18 years ago this past Monday my life took a drastic change, in a week and a half it will be 21 years since the first time I experienced this.
I don't like November, it is always a struggle for me, it brings forth memories that I wish I could file away under "Do Not Open."
You see, it was 18 years ago that my brothers good friend (who also happened to be my roommates ex-boyfriend) knocked on our door and woke me up. He walked into my room, shut the door and had me sit down. He then told me that my cousin had committed suicide the night before.
It was 21 years ago, at the age of 16 that my parents sat me down and told me a good friend and classmate I had known since kindergarten committed suicide.
I can remember the details of those talks like it was yesterday, after the news things get a bit fuzzy. I can tell you that for the first 10 of the past 21 years I had dreams constantly that I was frantically searching for them (it was an either or on any given night, never the two at once). I had to find them before it was too late and I never did. I was always too late, they were in a coffin in the most random places. Once I found one of them in a coffin in a grocery store. I had dreams there were miraculous surgeons that were able to fix them and they were ok.
These deaths changed my life, especially that of my cousin. I miss these guys so very much. I no longer have the nightmares, but the memories and the thoughts of them are still very fresh in my mind.

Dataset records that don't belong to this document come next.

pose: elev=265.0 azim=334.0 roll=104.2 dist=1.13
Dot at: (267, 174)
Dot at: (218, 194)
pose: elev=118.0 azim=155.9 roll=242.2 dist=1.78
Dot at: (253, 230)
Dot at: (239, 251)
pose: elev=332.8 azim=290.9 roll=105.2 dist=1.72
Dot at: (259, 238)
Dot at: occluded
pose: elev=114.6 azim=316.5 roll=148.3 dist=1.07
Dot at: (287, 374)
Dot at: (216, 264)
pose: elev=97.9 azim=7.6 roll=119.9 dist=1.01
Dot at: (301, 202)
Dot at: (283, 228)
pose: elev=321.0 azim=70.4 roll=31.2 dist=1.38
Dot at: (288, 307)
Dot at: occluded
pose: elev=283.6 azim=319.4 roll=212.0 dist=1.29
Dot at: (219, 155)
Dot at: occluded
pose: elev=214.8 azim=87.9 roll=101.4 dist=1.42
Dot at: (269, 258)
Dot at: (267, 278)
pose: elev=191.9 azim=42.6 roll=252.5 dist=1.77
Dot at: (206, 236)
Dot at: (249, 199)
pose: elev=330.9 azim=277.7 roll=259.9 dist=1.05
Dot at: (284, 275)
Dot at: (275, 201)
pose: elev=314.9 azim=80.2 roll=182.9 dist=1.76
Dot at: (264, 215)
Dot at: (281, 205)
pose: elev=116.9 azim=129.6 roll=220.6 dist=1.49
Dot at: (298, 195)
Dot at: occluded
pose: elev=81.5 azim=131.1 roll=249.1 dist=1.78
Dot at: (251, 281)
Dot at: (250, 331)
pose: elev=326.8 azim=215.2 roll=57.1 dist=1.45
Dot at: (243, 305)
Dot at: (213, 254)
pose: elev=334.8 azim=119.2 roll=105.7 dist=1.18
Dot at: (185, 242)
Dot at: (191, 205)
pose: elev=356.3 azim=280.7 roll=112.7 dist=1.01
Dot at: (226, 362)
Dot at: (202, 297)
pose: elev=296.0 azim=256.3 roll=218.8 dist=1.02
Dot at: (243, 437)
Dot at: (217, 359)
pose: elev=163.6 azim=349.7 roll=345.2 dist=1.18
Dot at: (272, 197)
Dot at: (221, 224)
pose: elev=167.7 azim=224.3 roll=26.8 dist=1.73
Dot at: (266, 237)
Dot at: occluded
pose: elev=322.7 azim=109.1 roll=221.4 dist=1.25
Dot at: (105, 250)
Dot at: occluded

The guilt that is felt by those left behind is immeasurable, as is the pain. I hate November, I wish I could skip over it. Death is not easy in any form, I'm afraid I have attended far more funerals than I have ever dreamed would come about by the time I hit 38.
The holidays are coming, winter is coming, days are shorter and cold. I am sad and crabby and it doesn't take much to set me off. I guess maybe instead of trying to file these memories away I should look them head on, feel it and deal with it. I pray for those that are consumed by mental illness, I pray for those that are alone, I pray for those that have disappointed and hurt me, I pray for those I have disappointed and hurt.
This life is hard and messy, and at times it can feel so lonely it consumes you. There can be years that are a struggle, but we have to have faith that someday things will improve. You have to get up and keep going because you are not alone. Find something that matters, find a place to sit and think and rejuvenate your soul. I know it can be hard, for me it is the mountains and a hike. Unfortunately those are both more than 8 hours away from me.
I try to remind myself life is what we make of it. Some days that reminder is much harder than others. I just hope my kids never feel that despair, I hope that if you are someone that does feel it you reach out and get help. It may take time, but things will get better. You Are Not Alone.